# [TEXT SEGMENT]
===

You add buildConfigField("String", "API_URL", "\"https://x\"") to a module built with AGP 8.x, but the generated BuildConfig class is missing. What is the most likely cause?
- BuildConfig is generated only for the release build type and never debug
- Since AGP 8.0, BuildConfig isn't generated without buildConfig = true
- buildConfigField requires the string value to be passed without quotes
- You must first enable the android.nonTransitiveRClass flag
Answer: Since AGP 8.0, BuildConfig isn't generated without buildConfig = true
Starting with AGP 8.0 the BuildConfig class is no longer generated by default; you must opt in per module with buildFeatures { buildConfig = true } (or the matching gradle.properties flag).
flavorDimensions = listOf("tier", "env") with flavors paid (tier) and prod (env). Which Gradle task assembles the paid + prod + release variant?
- assemblePaidProdRelease
- assembleReleaseProdPaid
- assembleProdPaidRelease
- assembleRelease
Answer: assemblePaidProdRelease
Variant task names are assemble<Flavors><BuildType> with flavors ordered by their dimension declaration order (tier then env) and the build type capitalized last, giving assemblePaidProdRelease.
A library you depend on declares a flavor dimension that your own app module does not define, causing a variant-matching failure. What resolves it?
- Add matchingFallbacks for the missing dimension
- Add the library's dimension to your flavorDimensions list
- Use initWith to copy the library flavor
- missingDimensionStrategy("<dimension>", "<flavor>")
Answer: missingDimensionStrategy("<dimension>", "<flavor>")
missingDimensionStrategy tells Gradle which flavor to pick for a dimension that a dependency has but your app lacks. matchingFallbacks instead handles build types/flavors the dependency is missing.
Two product flavors in different dimensions both set the same buildConfigField, and flavorDimensions = listOf("tier", "env"). Whose value wins?
- The flavor in 'env', since later-listed dimensions override earlier ones
- It raises a build error that you must resolve by hand manually
- The flavor in 'tier', since earlier-listed dimensions take priority
- Whichever flavor's name happens to sort last alphabetically
Answer: The flavor in 'tier', since earlier-listed dimensions take priority
Dimension declaration order sets override priority, highest first, so a flavor from the earlier-listed 'tier' dimension overrides one from the later 'env' dimension.

===

# [DATA SECTION]
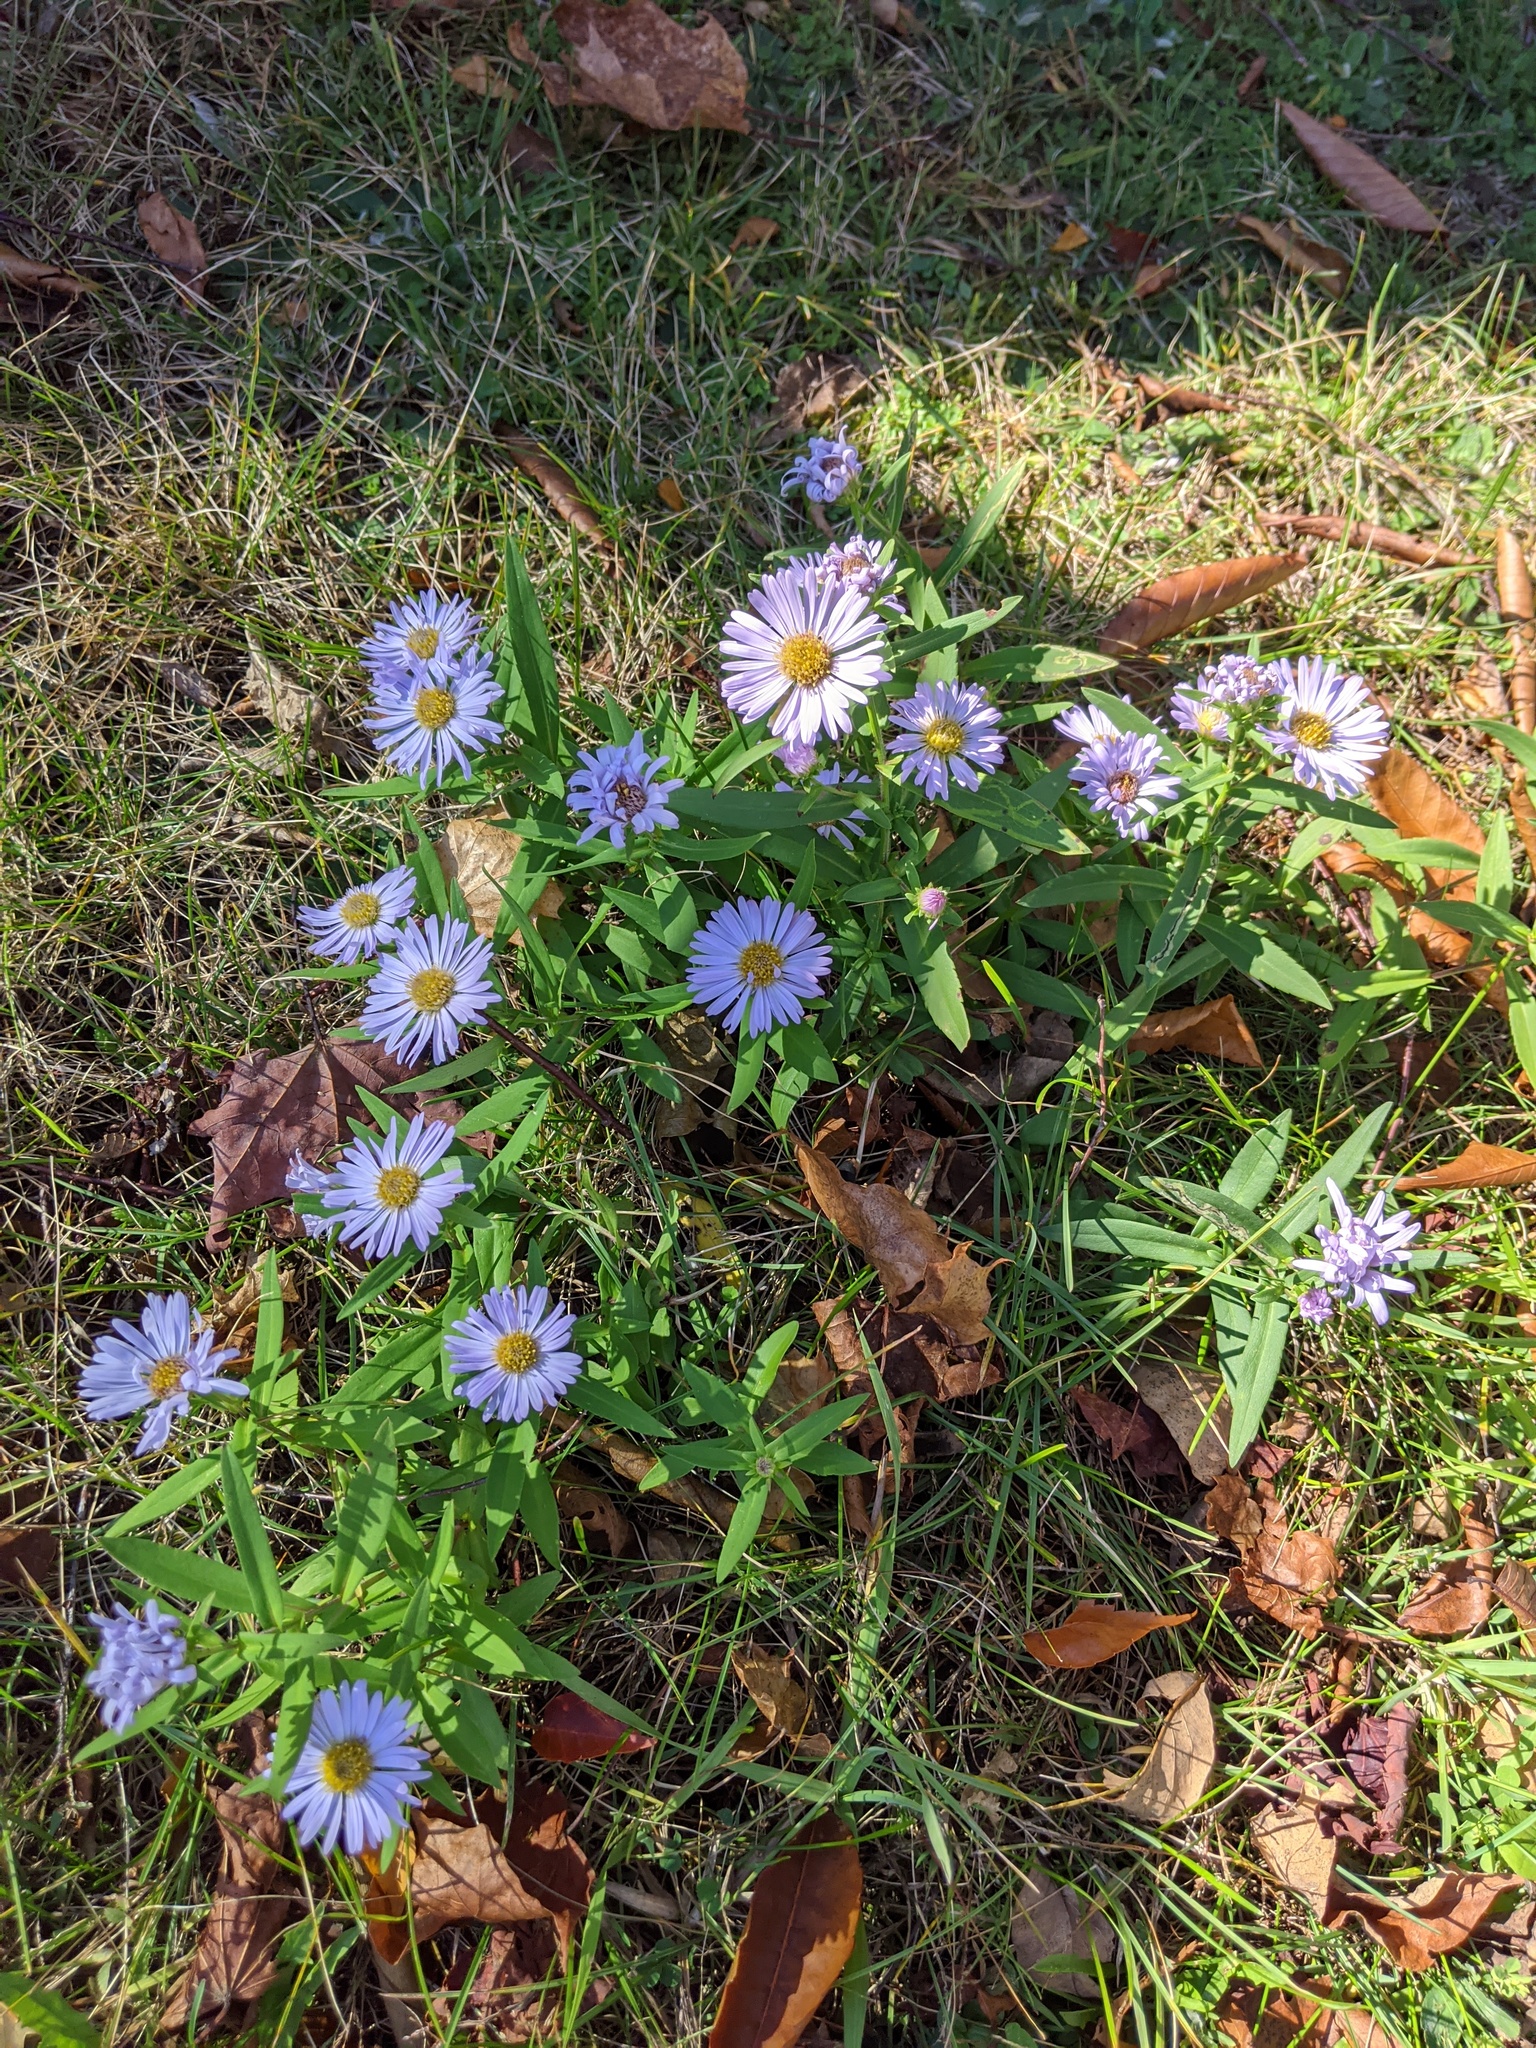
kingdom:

===

Transcribe the Android Gradle quiz text from "- BuildConfig is" up to and including "matching gradle.properties flag).".

- BuildConfig is generated only for the release build type and never debug
- Since AGP 8.0, BuildConfig isn't generated without buildConfig = true
- buildConfigField requires the string value to be passed without quotes
- You must first enable the android.nonTransitiveRClass flag
Answer: Since AGP 8.0, BuildConfig isn't generated without buildConfig = true
Starting with AGP 8.0 the BuildConfig class is no longer generated by default; you must opt in per module with buildFeatures { buildConfig = true } (or the matching gradle.properties flag).